Another poll run by Consultores 21 in March showed that only 15 percent of the electorate — which would translate to roughly 2 million Venezuelan citizens — expressed their willingness to participate in the “opposition” primary elections. The polling agency noted that the poll was run at the request of the Justice First party, whose candidate has openly called for an end of the sanctions imposed on the Maduro regime by the United States and other countries.

Another poll conducted by Venezuelan polling agency Hinterlaces in March showed that 12 percent of respondents chose Machado as the best candidate to go against Maduro, with Rausseo in second place with eight percent.

 

Nicolás Maduro, whose last legitimate six-year presidential term ended in January 2019, clung to power by organizing a sham presidential election in May 2018 where only candidates he personally approved were allowed to run, granting him a new six-year term until 2024. Under normal circumstances, Venezuela would have held presidential elections in late 2018 instead.

The sham election was not recognized by much of the free world, and prompted the then-opposition-led National Assembly to act according to what the Venezuelan constitution determines was a “rupture in the democratic order,” which allows the legislative branch to appoint its head as interim president. Thus, the Assembly designated Juan Guaidó as the country’s legitimate yet powerless president.

Despite receiving the international recognition of 50 some countries – including the United States, Canada, the United Kingdom, and the European Union – Guaidó and the Venezuelan “opposition” failed to stop Maduro’s usurpation of power, establish a transitory government, and hold free and fair elections as he initially promised. The opposition-led legislative body, which Adrián was part of, was ousted by the Maduro regime through a sham election held in 2020 a group of “opposition” parties and politicians legitimized by their participation.

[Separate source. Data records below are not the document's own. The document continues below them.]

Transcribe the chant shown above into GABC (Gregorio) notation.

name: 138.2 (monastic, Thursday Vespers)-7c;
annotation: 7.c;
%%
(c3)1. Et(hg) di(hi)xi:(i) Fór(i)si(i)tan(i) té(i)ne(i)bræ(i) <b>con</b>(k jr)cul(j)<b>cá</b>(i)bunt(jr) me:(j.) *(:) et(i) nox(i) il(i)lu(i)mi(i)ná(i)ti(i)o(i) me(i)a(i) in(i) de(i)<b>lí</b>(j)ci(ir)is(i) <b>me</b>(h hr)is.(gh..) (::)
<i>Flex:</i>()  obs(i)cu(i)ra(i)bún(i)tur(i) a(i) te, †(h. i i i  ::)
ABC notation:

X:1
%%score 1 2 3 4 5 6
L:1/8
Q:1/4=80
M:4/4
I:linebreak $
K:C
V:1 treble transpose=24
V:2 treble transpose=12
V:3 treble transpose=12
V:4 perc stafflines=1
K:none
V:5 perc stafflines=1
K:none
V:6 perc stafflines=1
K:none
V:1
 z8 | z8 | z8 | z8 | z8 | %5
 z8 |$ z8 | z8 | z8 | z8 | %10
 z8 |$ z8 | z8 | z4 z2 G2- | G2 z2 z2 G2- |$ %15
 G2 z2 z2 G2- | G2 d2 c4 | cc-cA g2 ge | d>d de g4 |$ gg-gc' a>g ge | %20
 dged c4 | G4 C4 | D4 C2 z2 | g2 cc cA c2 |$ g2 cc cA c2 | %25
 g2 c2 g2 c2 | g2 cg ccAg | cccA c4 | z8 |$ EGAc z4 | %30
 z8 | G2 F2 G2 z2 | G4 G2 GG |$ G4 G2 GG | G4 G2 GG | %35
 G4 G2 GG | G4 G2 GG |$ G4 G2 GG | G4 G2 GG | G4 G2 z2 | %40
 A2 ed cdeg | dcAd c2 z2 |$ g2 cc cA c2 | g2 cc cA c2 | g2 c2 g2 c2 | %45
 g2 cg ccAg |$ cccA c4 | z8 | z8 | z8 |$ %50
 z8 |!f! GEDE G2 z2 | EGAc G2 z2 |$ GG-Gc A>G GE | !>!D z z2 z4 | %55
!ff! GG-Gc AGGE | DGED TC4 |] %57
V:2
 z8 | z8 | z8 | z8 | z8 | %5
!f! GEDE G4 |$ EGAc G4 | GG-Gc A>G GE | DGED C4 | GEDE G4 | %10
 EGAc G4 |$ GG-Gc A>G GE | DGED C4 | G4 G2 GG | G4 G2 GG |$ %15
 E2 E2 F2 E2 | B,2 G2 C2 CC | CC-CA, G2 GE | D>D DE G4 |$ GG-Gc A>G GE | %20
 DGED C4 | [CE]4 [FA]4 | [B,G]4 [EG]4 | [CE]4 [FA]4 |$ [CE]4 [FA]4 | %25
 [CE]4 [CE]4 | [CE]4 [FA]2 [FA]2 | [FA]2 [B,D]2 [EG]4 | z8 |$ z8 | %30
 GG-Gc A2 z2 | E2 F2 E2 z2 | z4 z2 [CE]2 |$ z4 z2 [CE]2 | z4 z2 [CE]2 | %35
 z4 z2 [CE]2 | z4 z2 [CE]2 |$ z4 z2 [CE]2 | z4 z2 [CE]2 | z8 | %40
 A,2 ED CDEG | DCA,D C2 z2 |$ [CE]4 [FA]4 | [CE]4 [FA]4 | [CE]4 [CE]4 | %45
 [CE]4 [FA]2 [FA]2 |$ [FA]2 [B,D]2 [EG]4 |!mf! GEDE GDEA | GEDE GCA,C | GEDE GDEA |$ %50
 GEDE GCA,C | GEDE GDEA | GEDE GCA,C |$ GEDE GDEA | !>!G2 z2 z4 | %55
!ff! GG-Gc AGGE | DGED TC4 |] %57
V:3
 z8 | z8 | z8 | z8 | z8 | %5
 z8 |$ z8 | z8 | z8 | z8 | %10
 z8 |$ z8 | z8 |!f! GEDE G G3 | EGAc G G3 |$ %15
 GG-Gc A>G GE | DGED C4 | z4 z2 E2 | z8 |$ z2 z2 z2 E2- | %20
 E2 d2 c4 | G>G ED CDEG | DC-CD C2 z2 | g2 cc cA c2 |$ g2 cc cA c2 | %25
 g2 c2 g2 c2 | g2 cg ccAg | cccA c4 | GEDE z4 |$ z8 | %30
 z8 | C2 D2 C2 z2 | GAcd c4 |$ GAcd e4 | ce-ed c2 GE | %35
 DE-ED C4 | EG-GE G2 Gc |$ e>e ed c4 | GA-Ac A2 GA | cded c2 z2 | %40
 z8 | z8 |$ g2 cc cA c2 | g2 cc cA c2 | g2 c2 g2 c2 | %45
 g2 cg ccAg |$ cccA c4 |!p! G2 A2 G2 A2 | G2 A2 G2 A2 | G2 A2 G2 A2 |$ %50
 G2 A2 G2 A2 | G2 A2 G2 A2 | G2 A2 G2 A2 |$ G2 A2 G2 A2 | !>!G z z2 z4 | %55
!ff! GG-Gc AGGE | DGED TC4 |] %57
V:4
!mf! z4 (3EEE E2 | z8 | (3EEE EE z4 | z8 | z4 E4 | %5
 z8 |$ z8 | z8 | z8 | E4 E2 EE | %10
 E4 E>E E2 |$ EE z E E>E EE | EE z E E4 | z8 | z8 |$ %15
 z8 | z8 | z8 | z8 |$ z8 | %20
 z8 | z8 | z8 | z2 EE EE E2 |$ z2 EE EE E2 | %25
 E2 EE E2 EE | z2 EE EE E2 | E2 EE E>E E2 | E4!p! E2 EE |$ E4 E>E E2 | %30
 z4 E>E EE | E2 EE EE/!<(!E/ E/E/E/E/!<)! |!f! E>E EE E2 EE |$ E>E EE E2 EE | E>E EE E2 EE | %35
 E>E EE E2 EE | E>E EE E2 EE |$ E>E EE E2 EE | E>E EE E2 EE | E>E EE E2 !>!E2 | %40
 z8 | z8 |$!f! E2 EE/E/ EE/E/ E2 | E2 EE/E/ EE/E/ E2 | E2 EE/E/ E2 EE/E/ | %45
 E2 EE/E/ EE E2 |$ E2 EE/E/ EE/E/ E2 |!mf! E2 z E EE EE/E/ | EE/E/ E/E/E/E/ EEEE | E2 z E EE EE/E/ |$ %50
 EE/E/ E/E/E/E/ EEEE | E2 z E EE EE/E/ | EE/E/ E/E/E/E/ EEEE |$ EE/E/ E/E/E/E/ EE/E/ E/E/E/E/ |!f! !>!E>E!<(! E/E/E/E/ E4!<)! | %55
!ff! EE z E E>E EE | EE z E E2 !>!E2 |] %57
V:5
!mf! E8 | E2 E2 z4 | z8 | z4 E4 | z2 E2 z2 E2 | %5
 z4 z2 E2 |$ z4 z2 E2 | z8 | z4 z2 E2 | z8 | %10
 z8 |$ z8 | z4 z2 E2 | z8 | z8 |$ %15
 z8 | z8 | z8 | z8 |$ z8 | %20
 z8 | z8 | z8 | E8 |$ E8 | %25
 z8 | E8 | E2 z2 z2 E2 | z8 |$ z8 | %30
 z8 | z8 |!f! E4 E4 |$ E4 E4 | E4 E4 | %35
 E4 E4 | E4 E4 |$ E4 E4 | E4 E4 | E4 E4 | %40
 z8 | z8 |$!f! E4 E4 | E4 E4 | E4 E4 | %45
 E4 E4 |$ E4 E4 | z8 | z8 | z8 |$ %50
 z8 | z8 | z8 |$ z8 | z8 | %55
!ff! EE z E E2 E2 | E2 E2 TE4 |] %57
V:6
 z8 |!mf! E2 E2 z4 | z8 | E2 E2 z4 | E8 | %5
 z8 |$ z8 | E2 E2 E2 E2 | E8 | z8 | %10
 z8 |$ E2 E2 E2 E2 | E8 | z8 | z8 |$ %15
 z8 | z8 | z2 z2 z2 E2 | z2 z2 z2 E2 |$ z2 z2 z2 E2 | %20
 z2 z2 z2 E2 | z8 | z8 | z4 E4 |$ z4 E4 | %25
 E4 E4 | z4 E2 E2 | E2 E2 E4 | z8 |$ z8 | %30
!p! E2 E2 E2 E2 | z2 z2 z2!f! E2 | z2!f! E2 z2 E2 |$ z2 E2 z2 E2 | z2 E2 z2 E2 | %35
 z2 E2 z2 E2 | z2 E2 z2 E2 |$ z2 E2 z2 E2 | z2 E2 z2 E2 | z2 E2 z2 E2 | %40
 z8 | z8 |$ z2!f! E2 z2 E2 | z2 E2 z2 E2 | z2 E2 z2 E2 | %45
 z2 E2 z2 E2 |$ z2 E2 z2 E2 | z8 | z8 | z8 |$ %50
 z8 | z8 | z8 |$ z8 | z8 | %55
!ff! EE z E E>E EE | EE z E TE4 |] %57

Although ousted and replaced by a new, overwhelmingly pro-Maduro legislative body, the opposition-led National Assembly is still recognized by the United States as “the only democratically elected institution left in Venezuela today” and continues to operate as a parallel legislative body with no real power in the country, as many of its members now living in exile abroad. The opposition-led National Assembly voted to dissolve Juan Guaidó’s interim government in December, leaving Maduro’s rule over the country uncontested since.

The socialist dictator was originally elected ten years ago on April 14, 2013, defeating Capriles by roughly 223,000 votes in emergency presidential elections that took place after the death of Hugo Chávez in March 2013. Capriles did not initially recognize the results and accused Maduro of stealing the election, leading to a brief period of political unrest and protests in the country. He later quietly stopped challenging the results. 

Although Maduro announced in March that his regime will hold “free and fair” presidential elections in 2024, the socialist regime has entertained the idea of holding them in 2023 instead. Maduro expressed on Thursday, “We don’t know if the presidential elections will be this year or next year — hold that secret for me.” 

The prospect of holding “free and fair” elections against Maduro was promoted by U.S. Secretary of State Antony Blinken during his Latin American tour in October. The socialist regime has insisted that it will not sign any agreement with the Venezuelan “opposition” to hold “free and fair” elections until the United States, the European Union, and other countries first rescind all sanctions imposed on the socialist regime and its officials, which they have dubbed as “sanctions-free fair elections.”